The DR Congo is celebrating a milestone into the battle against the deadly Ebola virus.
DR Congo was recently ravaged by the Ebola virus which over a 1000 people with a total of 3,300 recorded ill since the August 2018 outbreak.
The vast Central African nation endured the disease whose history is traced to the same country in 1976. The 2018 was the worst outbreak since 1976.
Officials from Democratic Republic of the Congo (DRC) and the World Health Organization (WHO) announced that the last Ebola patient has been discharged from a hospital in Beni. The patient’s discharge follows two weeks in which no new cases of Ebola have been reported. However, forty-six of those that had been in contact with the last Ebola patient remain in quarantine. Once there has been no new cases for forty-two days, the outbreak can be officially declared over. This threshold has already been met in certain areas, which are now “non-active zones.”
The current Ebola outbreak in the eastern DRC started in August 2018. Some 3,300 fell ill from the virus and about two-thirds of those died. There have been ten outbreaks total since the disease emerged in 1976. The Eastern Congo outbreak was the second-deadliest, with the first being the 2014–2016 Ebola outbreak in West Africa, during which 28,652 people contracted the disease and 11,325 died from it.
While there are experimental vaccines and pharmaceutical treatments, there was no “silver bullet” that ensured success. It appears to have been overcome through a slog involving quarantining the sick, tracing the contacts of those with the disease, the rigorous application of hygiene, especially hand-washing, and the use of protective clothing.

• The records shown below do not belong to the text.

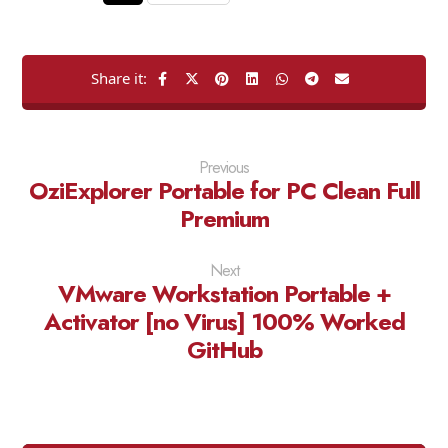
Previous
OziExplorer Portable for PC Clean Full
Premium
Next
VMware Workstation Portable +
Activator [no Virus] 100% Worked
GitHub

Success against Ebola gives hope that the eastern Congo will respond well against the new threat of the new coronavirus. DRC was one of twelve other countries identified as most at risk of coronavirus because of its close travel links with China. Officials from the UN Population Fund commented that eastern Congo may be better prepared against coronavirus because of the procedures learned from Ebola. After all, measures such as quarantine, contact-tracing, and hygiene are applicable to both diseases.